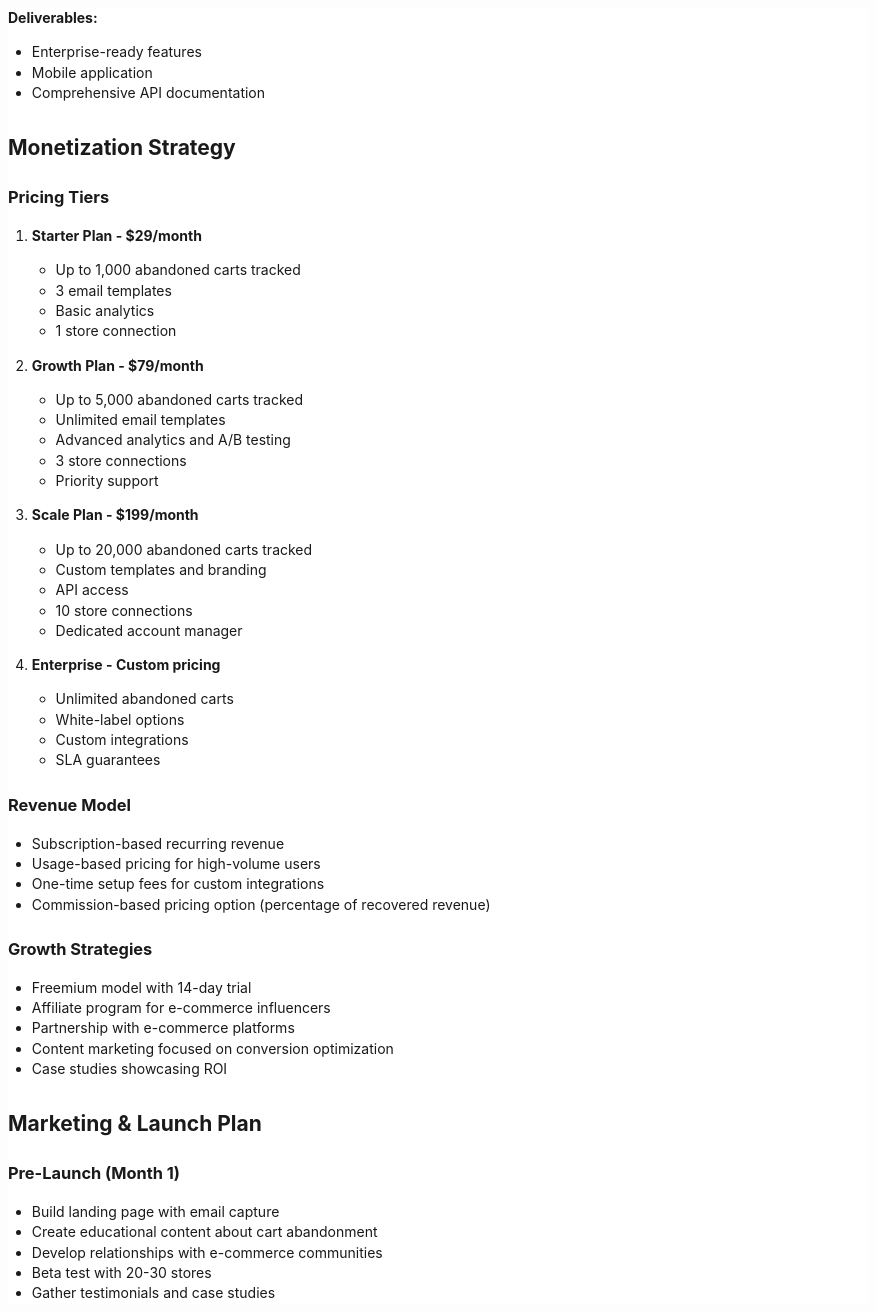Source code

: **Deliverables:**
- Enterprise-ready features
- Mobile application
- Comprehensive API documentation

## Monetization Strategy

### Pricing Tiers
1. **Starter Plan - $29/month**
   - Up to 1,000 abandoned carts tracked
   - 3 email templates
   - Basic analytics
   - 1 store connection

2. **Growth Plan - $79/month**
   - Up to 5,000 abandoned carts tracked
   - Unlimited email templates
   - Advanced analytics and A/B testing
   - 3 store connections
   - Priority support

3. **Scale Plan - $199/month**
   - Up to 20,000 abandoned carts tracked
   - Custom templates and branding
   - API access
   - 10 store connections
   - Dedicated account manager

4. **Enterprise - Custom pricing**
   - Unlimited abandoned carts
   - White-label options
   - Custom integrations
   - SLA guarantees

### Revenue Model
- Subscription-based recurring revenue
- Usage-based pricing for high-volume users
- One-time setup fees for custom integrations
- Commission-based pricing option (percentage of recovered revenue)

### Growth Strategies
- Freemium model with 14-day trial
- Affiliate program for e-commerce influencers
- Partnership with e-commerce platforms
- Content marketing focused on conversion optimization
- Case studies showcasing ROI

## Marketing & Launch Plan

### Pre-Launch (Month 1)
- Build landing page with email capture
- Create educational content about cart abandonment
- Develop relationships with e-commerce communities
- Beta test with 20-30 stores
- Gather testimonials and case studies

■ ■ ■ ■ ■

• **Opdracht**
Typ de tekst van alle items hierboven regel voor regel letterlijk over. Laat de afbeeldingen weg.

• **Resultaat**
Source code

: **Deliverables:**
- Enterprise-ready features
- Mobile application
- Comprehensive API documentation

## Monetization Strategy

### Pricing Tiers
1. **Starter Plan - $29/month**
   - Up to 1,000 abandoned carts tracked
   - 3 email templates
   - Basic analytics
   - 1 store connection

2. **Growth Plan - $79/month**
   - Up to 5,000 abandoned carts tracked
   - Unlimited email templates
   - Advanced analytics and A/B testing
   - 3 store connections
   - Priority support

3. **Scale Plan - $199/month**
   - Up to 20,000 abandoned carts tracked
   - Custom templates and branding
   - API access
   - 10 store connections
   - Dedicated account manager

4. **Enterprise - Custom pricing**
   - Unlimited abandoned carts
   - White-label options
   - Custom integrations
   - SLA guarantees

### Revenue Model
- Subscription-based recurring revenue
- Usage-based pricing for high-volume users
- One-time setup fees for custom integrations
- Commission-based pricing option (percentage of recovered revenue)

### Growth Strategies
- Freemium model with 14-day trial
- Affiliate program for e-commerce influencers
- Partnership with e-commerce platforms
- Content marketing focused on conversion optimization
- Case studies showcasing ROI

## Marketing & Launch Plan

### Pre-Launch (Month 1)
- Build landing page with email capture
- Create educational content about cart abandonment
- Develop relationships with e-commerce communities
- Beta test with 20-30 stores
- Gather testimonials and case studies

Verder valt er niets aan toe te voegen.